Based on Laura Ingalls Wilder’s “Little House” novels, Netflix’s “Little House on the Prairie” reboot follows Caroline, Charles Ingalls (Luke Bracey) and their two daughters, Laura (Alice Halsey) and Mary (Skywalker Hughes), as they set out from their home in the “Big Wood” in Wisconsin to make a new life in the Kansas frontier.

“It’s extremely risky — in our story, it’s a risk that Charles is very willing to take,” Fitzgerald says. “I think that in that time, it was something you would do with a lot of people, you would do with a lot of family. It would be really rare to go alone, especially with two young daughters. And so I think her fear reflects that. Why are we doing this alone? Why don’t we wait for our family? Ultimately, they have to, because of what happens at home. The way I look at it, there’s this part of them that needed a push to take this really risky move and there’s this very real drama with their extended family that makes them feel maybe it’s time for us to go our own way.”

Early on in the first season of Netflix’s “Little House on the Prairie,” the show features a now-pregnant Caroline questioning Charles’ choices and asserting her right to take the girls back to Wisconsin if he isn’t honest with her about their finances and the realities of life on the prairie.

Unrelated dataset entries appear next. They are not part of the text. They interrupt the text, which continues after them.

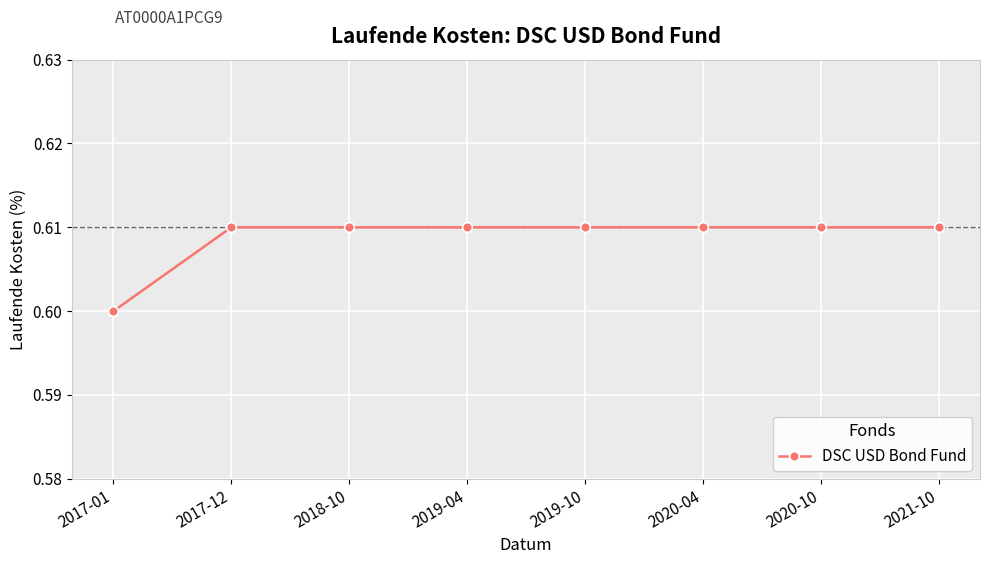

What is the sum of all values?

4.9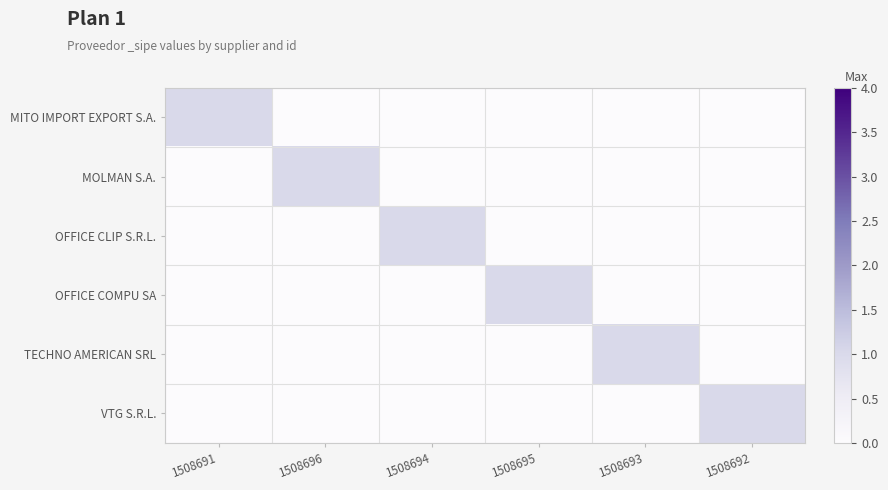

How many series are shown in this chart?

6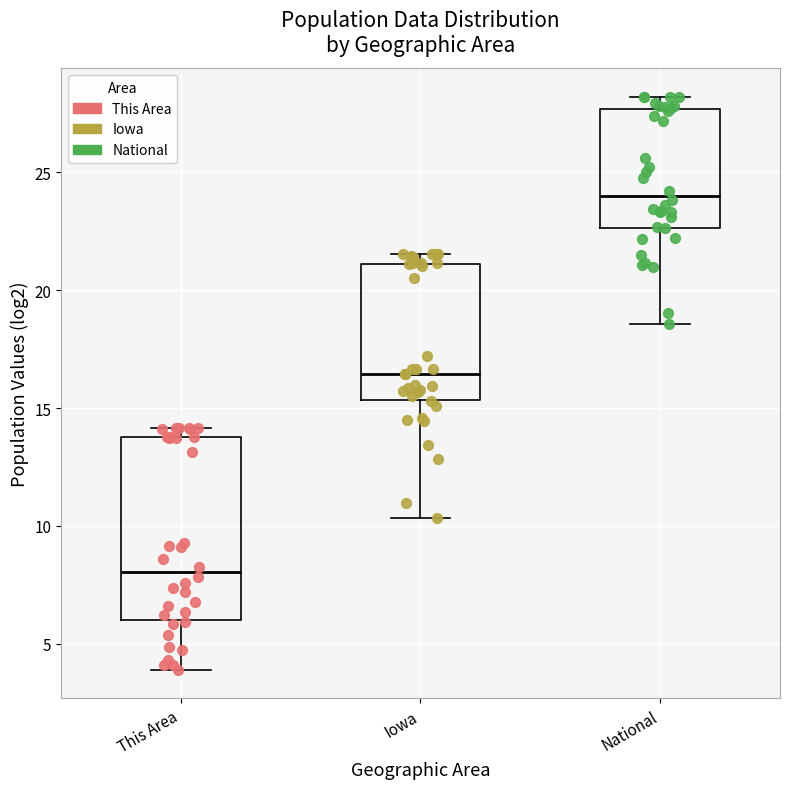

Which box has the highest median line?

National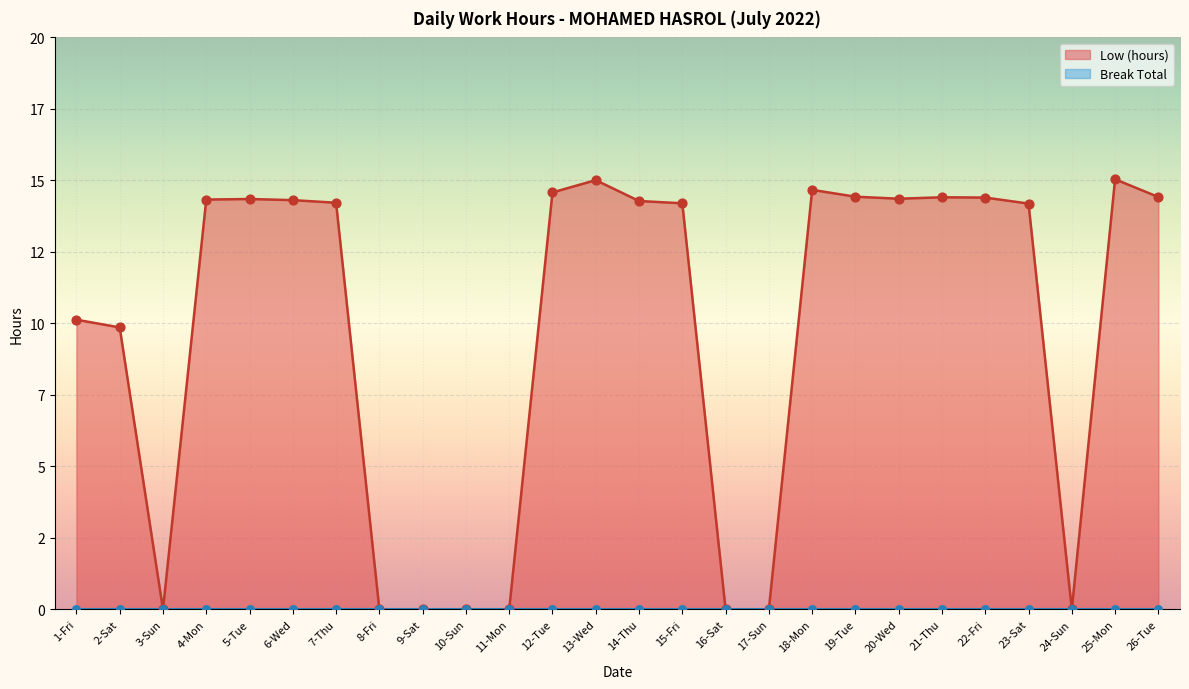

What is the change in value from 1-Fri to 9-Sat?

-10.1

“Charles married her because I think he respects her opinion — and I think that she married him because he respects her opinion,” Fitzgerald says. “Her goal throughout the whole show is to keep her children safe, and so she’ll do that at any cost. If that means telling your husband he’s being an idiot, that’s what it means. I think it wasn’t hard for her in those moments to say what she felt and to be like, I’ll do what it takes to keep my kids safe. She had a tumultuous life, and didn’t want that to happen for them. I think standing up to him actually wasn’t hard, because that’s not the dynamic that they have.”

By the Season 1 finale, the whole Ingalls family — including new baby, Grace — has just settled into their life in Independence, Kansas when a catastrophic fire destroys their crops and prompts another move. This time, they’re off to Plum Creek, which audiences might remember as the main setting for NBC’s iconic “Little House on the Prairie” series from the ’70s and ’80s. It’s where the Ingalls make a new home, and where Laura’s coming-of-age story truly begins.

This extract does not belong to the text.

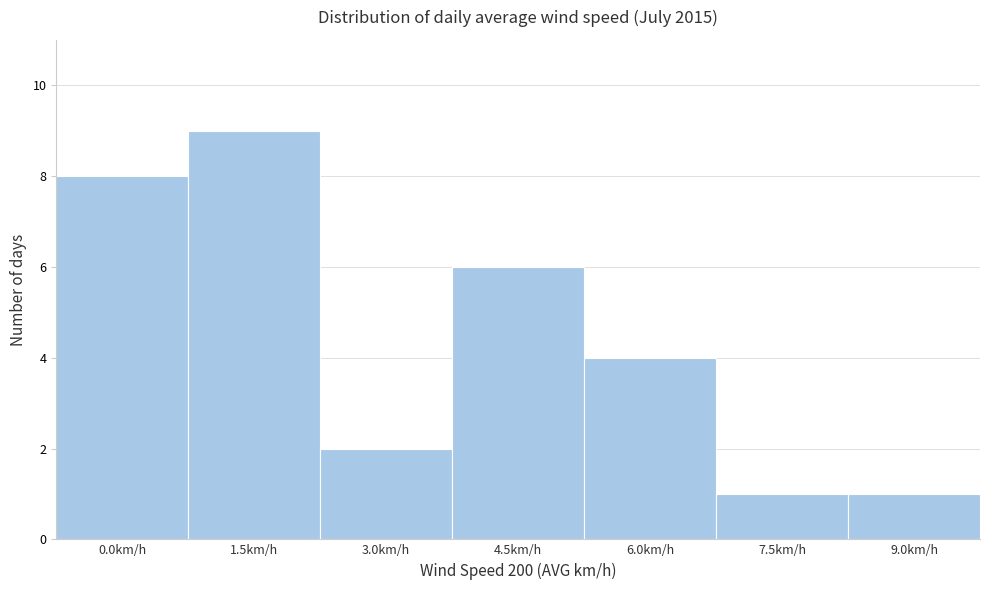

Reading right to left, list all the values displayed in this chart.

9.0km/h=1	7.5km/h=1	6.0km/h=4	4.5km/h=6	3.0km/h=2	1.5km/h=9	0.0km/h=8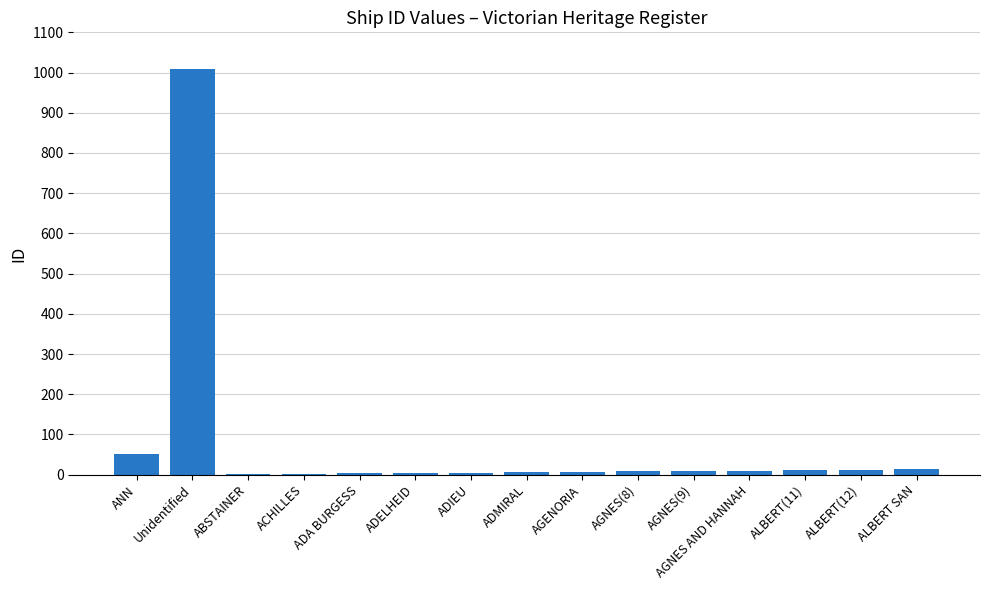

What is the average value?

77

At the time of this interview, Fitzgerald was on set filming “Little House” Season 2 with her on-screen family, and some new additions to the cast, including Willa Dunn as the iconic villain Nellie Oleson.

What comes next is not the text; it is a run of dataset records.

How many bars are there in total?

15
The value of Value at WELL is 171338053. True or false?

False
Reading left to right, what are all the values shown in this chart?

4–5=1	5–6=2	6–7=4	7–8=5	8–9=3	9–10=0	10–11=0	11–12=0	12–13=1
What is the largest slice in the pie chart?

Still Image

“I think people are gonna love Nellie Oleson in the same ways they loved her way back when,” Fitzgerald says. “And I think, similarly, this second season, which we’re shooting now, deals with the main things that we love about the book, ‘On the Banks of Plum Creek,’ are all there, plus these fun extra components to the story that I think people are going to didn’t really like.

“But listen, there is a cow,” Fitzgerald continues. “I get to hang out with a cow, a baby cow, every day. So that’s sort of what I’m laser focused on.”